Methodist E-Academy to Welcome First Full Class in 2011

Date Posted: 5/10/2011

The Methodist E-Academy, a program using technology to provide Methodist studies to clergy and seminary students in Europe, expects a full class of 30 students to be enrolled for the first regular classes in October 2011.

Begun as a pilot project in 2008, the E-Academy is a cooperative effort between the theological education programs and seminaries in Europe. The General Board of Higher Education and Ministry provided $60,000 in start-up funds. The 22 students already enrolled for the fall semester are from Russia, Bulgaria, Hungary, Latvia, the Czech Republic, Italy, Switzerland, Denmark, and Austria.

Bishop Patrick Streiff, chair of the governing board of the Methodist E-Academy and episcopal leader of the Central and Southern Europe Episcopal Area, said the Methodist Theological Schools in Europe – with support from GBHEM and European Methodists – have built a unique educational program in Methodist studies which combines modern Internet technology with on-site seminars.

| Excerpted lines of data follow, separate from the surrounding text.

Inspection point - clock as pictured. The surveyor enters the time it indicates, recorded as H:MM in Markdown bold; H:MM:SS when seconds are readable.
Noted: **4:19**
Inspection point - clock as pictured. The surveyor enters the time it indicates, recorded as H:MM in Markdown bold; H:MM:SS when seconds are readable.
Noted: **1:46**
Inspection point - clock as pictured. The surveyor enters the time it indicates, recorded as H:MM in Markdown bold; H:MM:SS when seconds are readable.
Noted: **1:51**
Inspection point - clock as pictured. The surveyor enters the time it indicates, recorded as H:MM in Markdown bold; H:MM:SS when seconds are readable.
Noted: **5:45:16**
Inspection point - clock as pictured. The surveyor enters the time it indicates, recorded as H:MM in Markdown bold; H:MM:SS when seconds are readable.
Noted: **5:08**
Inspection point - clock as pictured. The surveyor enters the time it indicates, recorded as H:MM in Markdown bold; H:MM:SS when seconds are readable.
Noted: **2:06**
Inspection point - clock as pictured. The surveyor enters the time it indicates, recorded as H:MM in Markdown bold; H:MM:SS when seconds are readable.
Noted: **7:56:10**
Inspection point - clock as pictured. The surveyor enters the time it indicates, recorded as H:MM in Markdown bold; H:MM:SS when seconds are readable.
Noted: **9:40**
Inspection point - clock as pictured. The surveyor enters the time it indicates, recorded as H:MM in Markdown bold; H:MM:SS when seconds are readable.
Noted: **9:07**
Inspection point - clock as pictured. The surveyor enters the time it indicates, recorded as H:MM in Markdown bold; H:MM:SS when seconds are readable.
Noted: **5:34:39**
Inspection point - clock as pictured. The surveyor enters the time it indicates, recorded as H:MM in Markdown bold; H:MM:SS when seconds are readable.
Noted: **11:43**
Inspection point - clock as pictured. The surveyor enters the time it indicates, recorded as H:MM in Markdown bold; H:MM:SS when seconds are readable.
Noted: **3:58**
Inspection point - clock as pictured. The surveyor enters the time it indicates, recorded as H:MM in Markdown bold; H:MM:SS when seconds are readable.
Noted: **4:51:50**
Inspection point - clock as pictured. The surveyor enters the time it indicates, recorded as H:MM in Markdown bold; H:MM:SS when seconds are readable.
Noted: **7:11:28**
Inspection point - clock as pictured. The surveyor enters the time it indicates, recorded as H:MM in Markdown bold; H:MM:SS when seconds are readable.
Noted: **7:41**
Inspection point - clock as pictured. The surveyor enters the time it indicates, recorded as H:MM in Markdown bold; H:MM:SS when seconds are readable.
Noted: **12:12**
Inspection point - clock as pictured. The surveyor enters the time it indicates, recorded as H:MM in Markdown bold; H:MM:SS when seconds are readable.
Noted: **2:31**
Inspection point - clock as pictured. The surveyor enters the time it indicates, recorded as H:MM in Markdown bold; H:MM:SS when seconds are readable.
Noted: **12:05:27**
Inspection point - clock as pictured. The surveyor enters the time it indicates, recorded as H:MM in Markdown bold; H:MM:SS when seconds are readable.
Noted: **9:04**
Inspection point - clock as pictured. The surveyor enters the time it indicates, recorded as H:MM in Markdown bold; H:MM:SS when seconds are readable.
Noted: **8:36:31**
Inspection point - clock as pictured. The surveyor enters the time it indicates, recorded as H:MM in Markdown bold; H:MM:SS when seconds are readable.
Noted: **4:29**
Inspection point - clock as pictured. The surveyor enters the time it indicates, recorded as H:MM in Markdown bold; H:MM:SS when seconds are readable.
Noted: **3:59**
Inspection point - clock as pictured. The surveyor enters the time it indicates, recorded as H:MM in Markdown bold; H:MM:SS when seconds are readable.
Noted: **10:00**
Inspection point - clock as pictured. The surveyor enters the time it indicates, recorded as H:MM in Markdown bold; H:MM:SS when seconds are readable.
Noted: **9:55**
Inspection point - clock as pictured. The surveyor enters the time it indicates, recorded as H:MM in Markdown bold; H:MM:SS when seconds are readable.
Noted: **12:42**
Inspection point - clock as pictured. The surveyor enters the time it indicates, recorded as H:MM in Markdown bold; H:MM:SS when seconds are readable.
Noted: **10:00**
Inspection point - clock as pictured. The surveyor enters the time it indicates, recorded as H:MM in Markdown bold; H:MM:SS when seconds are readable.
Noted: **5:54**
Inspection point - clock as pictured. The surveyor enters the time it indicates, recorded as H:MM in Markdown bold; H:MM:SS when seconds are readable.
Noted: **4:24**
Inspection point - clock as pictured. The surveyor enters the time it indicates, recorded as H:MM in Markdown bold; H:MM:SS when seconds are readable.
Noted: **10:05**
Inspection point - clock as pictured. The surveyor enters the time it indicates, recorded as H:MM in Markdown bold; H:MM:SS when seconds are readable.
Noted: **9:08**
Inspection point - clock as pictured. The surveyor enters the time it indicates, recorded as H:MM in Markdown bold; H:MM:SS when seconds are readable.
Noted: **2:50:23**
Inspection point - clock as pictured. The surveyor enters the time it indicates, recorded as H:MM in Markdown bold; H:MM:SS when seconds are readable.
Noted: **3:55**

 “Future Methodist clergy from all over Europe get connected with each other, learn about Methodist studies, and begin to apply what they have learned to their diverse ministry settings. For most students, using English or German in the Methodist E-Academy is a foreign language. But it helps them to connect with Methodists in other countries,” Streiff said. “The Methodist E-Academy is a future-oriented solution for regions where students have no chance to receive education at a UM theological school. It has tremendous potential to build personal connections and equip disciplined Christian leaders for a new century.”

David Field, coordinator of the E-Academy, said classes are offered in German and English in Methodist history, theology, and ecclesiology. Classes include an online component, selected texts, small tutorial groups that meet regularly in different countries, and a block seminar each semester in which all the students come together for a long weekend and a final paper.

“Most of the students are either already in pastoral ministry or in the process of completing their seminary studies,” Field said.

Accreditation Agreements

The E-Academy has agreements with the Norwegian School of Theology (Detteologiske Menighetsfakultet) in Oslo for courses taught in English and the Reutlingen School of Theology for courses taught in German that will allow accreditation under European standards so that future students will be able to receive academic credit for their studies, Field said.

The Rev. Rena Yocom, GBHEM’s assistant general secretary for Clergy Formation and Theological Education, said the E-Academy is an excellent model for cooperatively providing the theological education needed to form Christian leaders in the Wesleyan tradition.

“The Methodist E-Academy is an example of what can be accomplished with a combination of creativity and technology, collaboration and perceived need, mixed with a little Wesleyan discipline and determination. It is a viable tool for global education today,” Yocom said.

Interacting With Other Students

Filip Jandovsky, a pastor from the Czech Republic who is finishing up the last of six modules, found it helpful to be able to do the work online.

“Because my week schedule is quite busy with my church business, e-learning helped me to better organize and manage my study time,” Jandovsky said. “It is a really good option for those who are working full time.”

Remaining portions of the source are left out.